Quando se aproximava com sua família das portas da basílica, viu seu amor também aproximar-se. as famílias cumprimentaram-se e as jovens aproveitaram o momento para fugir pelos fundos da grande construção. Abraçaram-se com a saudade imensa de quem a muitos anos não se viam, mesmo tendo estado juntas um par de horas antes. Trocaram um breve selinho e riram ante a travessura, porém não se demoraram, em vista que poderiam dar por falta delas.

Cada família em um extremo da igreja assistiam as palavras do bispo em louvor ao santo antes das donzelas acenderem suas velas. Os olhares trocados entre as garotas davam indícios do que poderia ser pedido por ambas. Assim que o homem proferiu as bênçãos finais, as moças foram para o lugar destinado.

Cada uma com suas cestas, carregando na direção do coração, deveria oferecer a flor para padroeira da cidade e acender a vela em prol do seu desejo. Eleonora desejou poder desfrutar mais vezes daquele envolvimento sem nome, Cândida pediu que os céus a perdoassem pelo que sentia e fazia com sua amiga. E saíram da capela.

Uma terceira pessoa, que vigiava as moças sem que elas desconfiassem, apagou as velas trocando-as pelas que escondia em seu bolso. Desejou que elas jamais fossem felizes juntas. Era sujo e nojento ao seu ver. Só um homem poderia consertá-las e fazer delas mulheres honradas. Saiu sem que ninguém visse seus passos e assim que se viu longe do lugar, quebrou as velas e as atirou a uma longa distância. Seguiu seu rumo.

As jovens continuaram a se ver no riacho às escondidas, tendo o mesmo espectador. Passados alguns dias, o filho de um fazendeiro começou a cortejar a moça Cândida. Todas as vezes que era obrigada a presenciar tais encontros, Eleonora sentia-se triste, embora a outra lhe jurasse que nada sentia pelo rapaz.

A mãe de Cândida adoeceu causando preocupação ao marido e a jovem. E ela, sabendo que seu esposo não queria apressar o casamento da filha, ao contrário dela mesma, fez a filha prometer que se ela melhorasse, casaria o mais breve possível. Mesmo relutante por fazer tal juramento, fez o que lhe foi pedido. Semanas depois, como que por milagre, a mulher apresentou um quadro espantoso de melhora e o noivado foi realizado com festa.

Eleonora sorria para os conhecidos e familiares enquanto vislumbrava sua amada dançar com o futuro esposo, mas sua vontade era de chorar, gritar e enlouquecer por saber que aqueles lábios que tanto beijara não mais seriam seus. Aqueles toques... Aquelas mãos... Aquele olhar que emanava doçura... Não entendia porque os santos eram tão cruéis com elas. Se amar era pecado por que deixaram florescer no coração delas? Por que não o arrancou como as ervas daninhas que costumavam nascer entre as flores?

Deu graças quando seus pais decidiram ir embora. Pediu um momento para despedir-se de sua amiga com um abraço apertado, daqueles que damos apenas quando faremos uma longa viagem. Saíram da casa ainda comentando sobre a noite, Eleonora olhava para trás e lembranças passavam diante dos seus olhos, despedia-se ali do seu amor e jurava não mais entregar-se novamente a esse sentimento que muito a machucou.

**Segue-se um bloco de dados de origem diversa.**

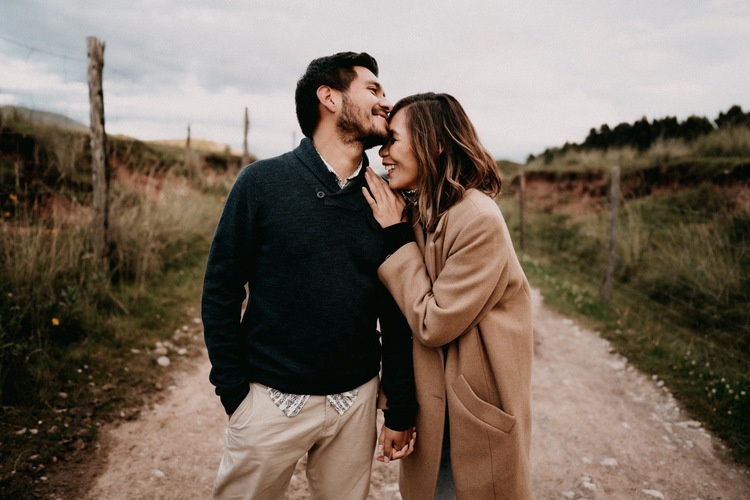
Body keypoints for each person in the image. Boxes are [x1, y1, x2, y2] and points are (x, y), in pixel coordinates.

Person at [201, 52, 417, 500]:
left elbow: (398, 313)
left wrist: (399, 406)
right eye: (373, 90)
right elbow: (221, 290)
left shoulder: (388, 201)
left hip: (355, 404)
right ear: (329, 97)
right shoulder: (260, 183)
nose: (386, 102)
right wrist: (235, 395)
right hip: (266, 400)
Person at [362, 92, 533, 499]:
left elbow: (432, 322)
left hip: (471, 413)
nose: (382, 153)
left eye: (393, 141)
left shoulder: (478, 221)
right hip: (437, 405)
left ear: (434, 144)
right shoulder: (425, 209)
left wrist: (396, 236)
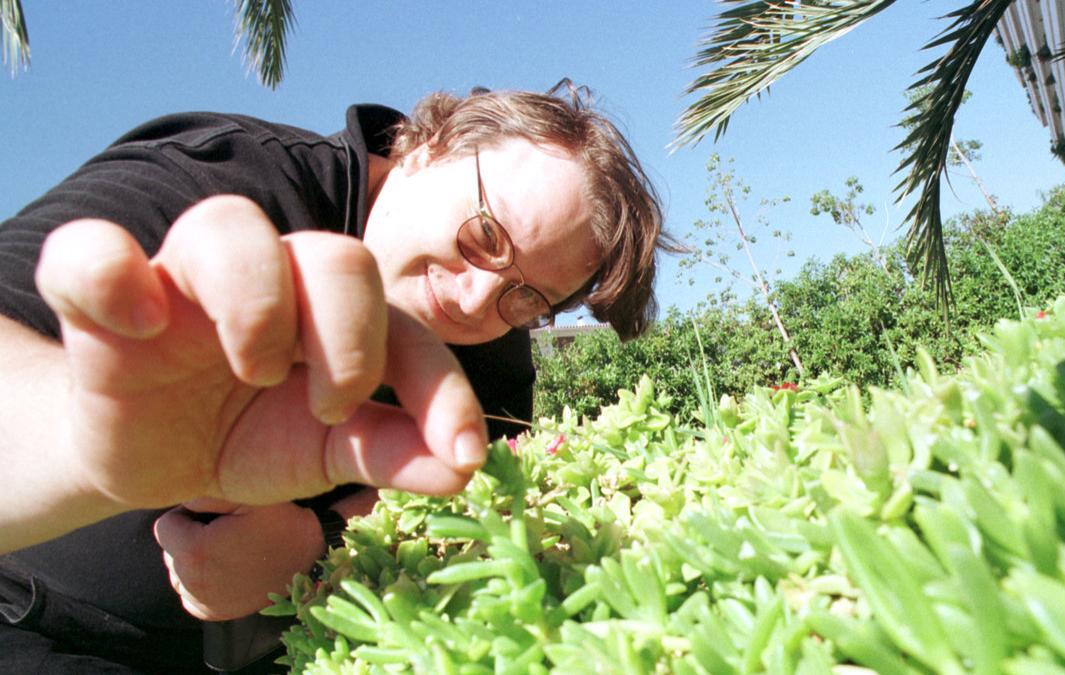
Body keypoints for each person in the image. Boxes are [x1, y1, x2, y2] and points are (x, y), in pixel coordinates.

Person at [0, 81, 668, 672]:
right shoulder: (228, 178)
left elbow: (464, 505)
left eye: (527, 296)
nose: (473, 299)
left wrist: (314, 544)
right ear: (426, 144)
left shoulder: (494, 342)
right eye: (486, 234)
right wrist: (86, 444)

O amor é tão gostoso de sentir por entre o corpo
Tanto quanto as pétalas de uma flor ao desabrochar
Quando correspondido em toda sua essência
Traz felicidade e a sensação de alivio.

Não importa se é homem ou mulher
O que vale mesmo é vivê-lo sem pressa
Na promessa de amá-la e respeitá-lo
Na alegria da natureza
Na saúde do sentimento
E na tristeza de quem inveja
Por não poder viver aquele amor que no outro faz festa.